The Gajas are an Italian winemaking family from Piedmont (Piemonte), in Northern Italy, with a 158 year history (and counting). The name ‘Piemonte’ literally means ‘at the foot of the mountains’, given that the area is surrounded on three sides by the Alps; bordering France, Switzerland and the Italian regions of Lombardy, Liguria and the Aosta Valley. Piemonte produces more Denominazione d’Origine Controllata e Garantita (the highest quality) wines by volume, than any other Italian wine region, with nearly 84% of the area’s wine falling under the aforementioned designation. The area is largely known for its Barolo and Barbaresco wines, which is where the Gajas come in. Now it is important to understand a few things (we should really include a glossary when dealing with European wines):
Barolo vs. Barbaresco
Barbaresco and Barolo refer to specific areas in Piemonte, wines from these areas carry the name and when designated DOCG, are 100% Nebbiolo. Angelo Gaja is famously known for declassifying his DOCG Barbaresco and Barolo wines in order to blend the Nebbiolo with 5-15% Barbera, in an attempt to temper the acidity of the wine he said (his daughters have since reinstated the classification with his approval). It is interesting to note however that Barolo and Barbaresco did not enjoy the same level of acclaim historically. It was in fact Barolo that was known as the wine of kings; even though Barbaresco’s soils were more fertile and its climate more suited to the thin, yet tannic skin of the Nebbiolo grape. Seeing the potential, the Gaja family purchased large tracts of land and started making Barbaresco in earnest and to great acclaim. One of the many things that distinguish the Gajas from other winemaking families and remains as a testament to the quality of their wine, is the fact that when a vintage does not live up to their standards, they sell it off in bulk, as they did in Piemonte in 2002 and in Montalcino in 2002, 2003 and 2009.
GAJA land
As you may have surmised, the Gajas went on to purchase land outside Piemonte, including Montalcino and Bolgheri in Tuscany, making Brunello di Montalcino (Sangiovese Grosso from Montalcino) and blending various Western varietals suited to the Bolgheri region. Angelo is largely seen as one of the modernizers of the Italian wine industry, believing in higher density planting, green harvesting, lower yields, temperature-controlled vinifications, shorter macerations, new French oak barriques and the planting of Western varietals. His father Giovanni took particular offence to the planting of Western varietals on prime Barbaresco land and subsequently named a Cabernet Sauvignon-based blend ‘Darmagi’, meaning ‘What a pity’ in the Piemonte dialect.
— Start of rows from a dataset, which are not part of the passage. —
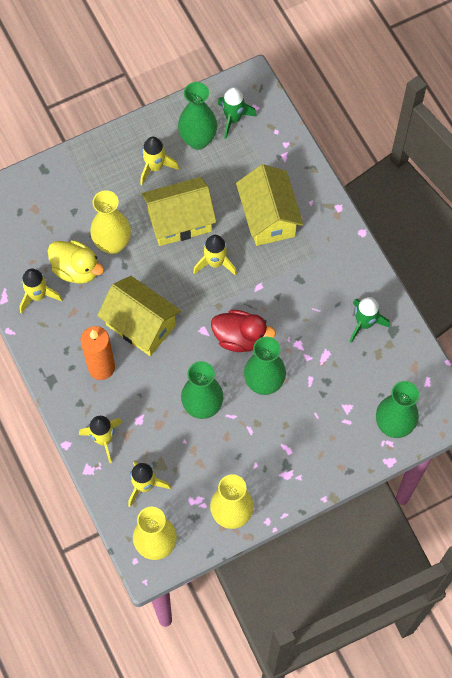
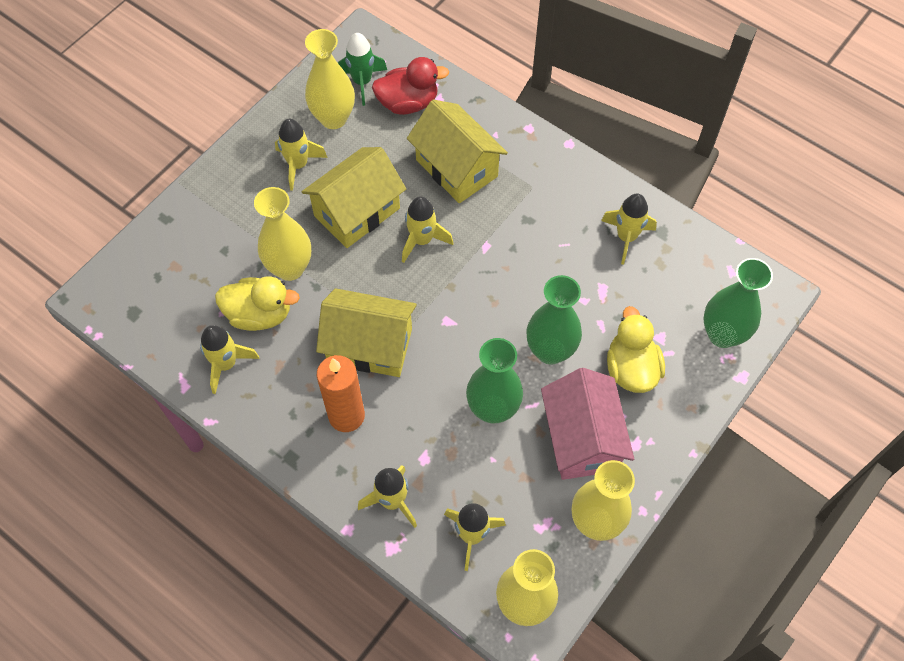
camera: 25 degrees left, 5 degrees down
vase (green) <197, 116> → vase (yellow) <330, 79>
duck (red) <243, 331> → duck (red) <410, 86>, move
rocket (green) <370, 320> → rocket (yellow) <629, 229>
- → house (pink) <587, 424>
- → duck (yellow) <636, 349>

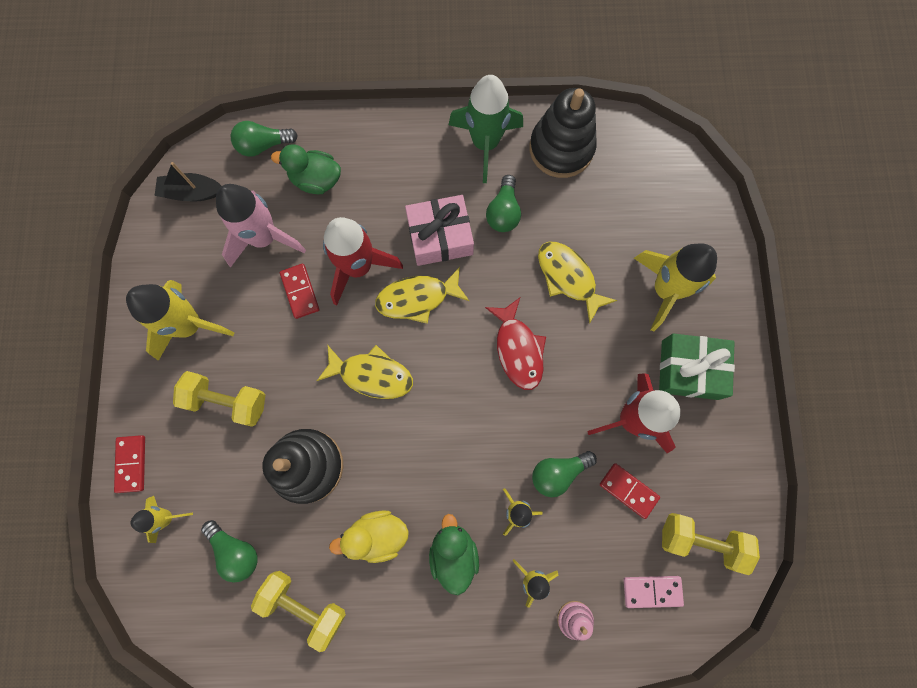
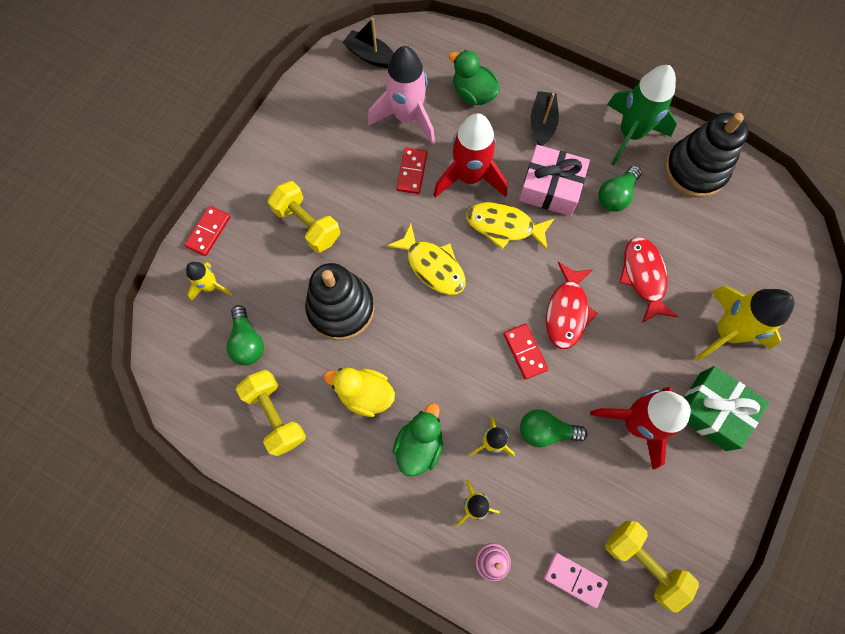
camera: 30 degrees right, 5 degrees down
rocket (yellow) <180, 320> → -
light bulb (green) <264, 139> → -
fish (yellow) <577, 283> → fish (red) <648, 280>
domino (red) <630, 491> → domino (red) <525, 352>, move
- → boat (black) <545, 118>

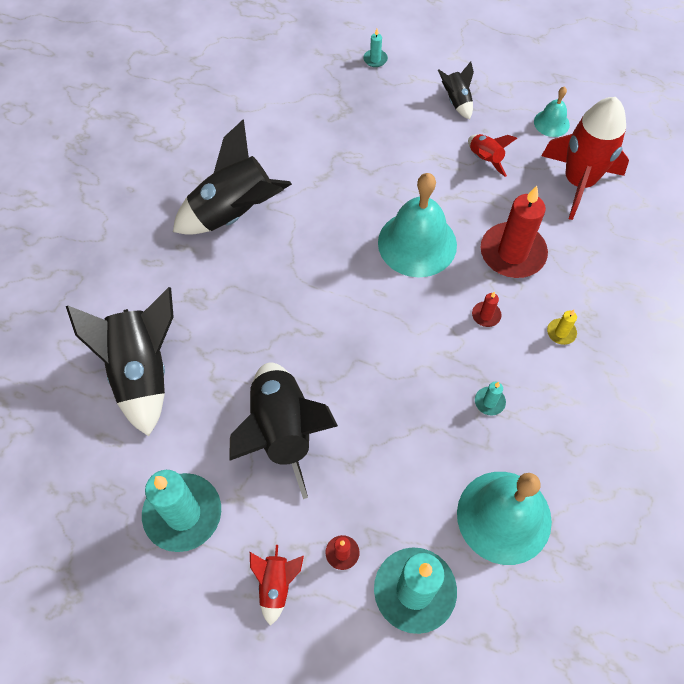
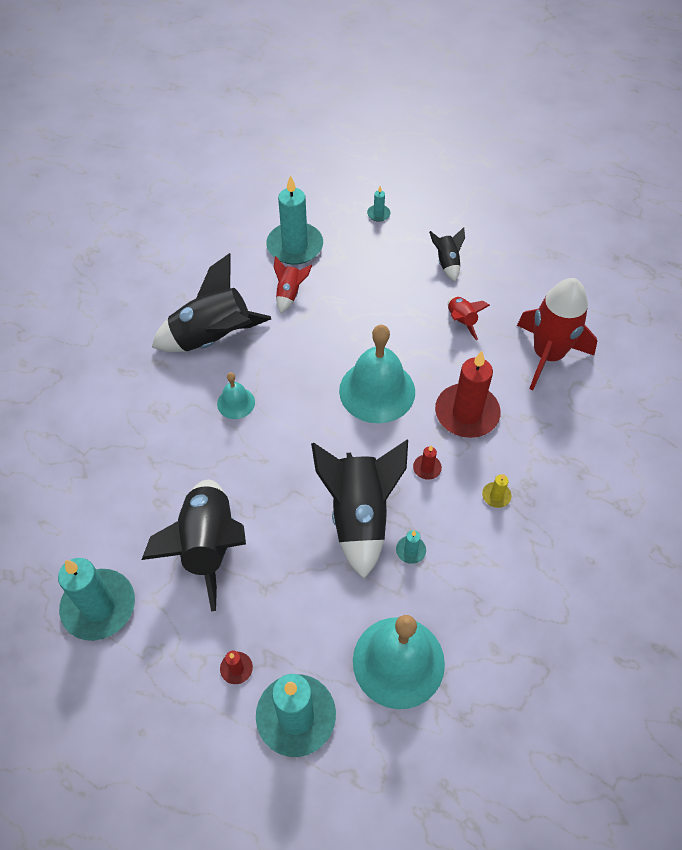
camera: 10 degrees right, 5 degrees down
rocket (black) <120, 361> → rocket (black) <359, 509>, move
rocket (red) <277, 585> → rocket (red) <293, 284>, move
bell (turquoise) <552, 112> → bell (turquoise) <236, 395>, move
- → candle (turquoise) <294, 220>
Angelo did however draw the line at expanding outside of Italy, preferring to remain within bounds and focussing on the potential of Italian soil.
Marcello Mastroianni
But it's the Barolo and Barbaresco you have to try. Angelo says that a Cabernet Sauvignon is like John Wayne, he’s open, easily understood, dominating and always the same. But Nebbiolo is like Marcello Mastroianni (Italian Actor), brooding, quiet, harder to understand but infinitely more complex (as evidenced by the different interpretations of the grape). Now we don’t know about you, but even though we’ve never personally met Marcello Mastroianni, we'd have liked to take him out for a drink and find out what we’ve been missing, no?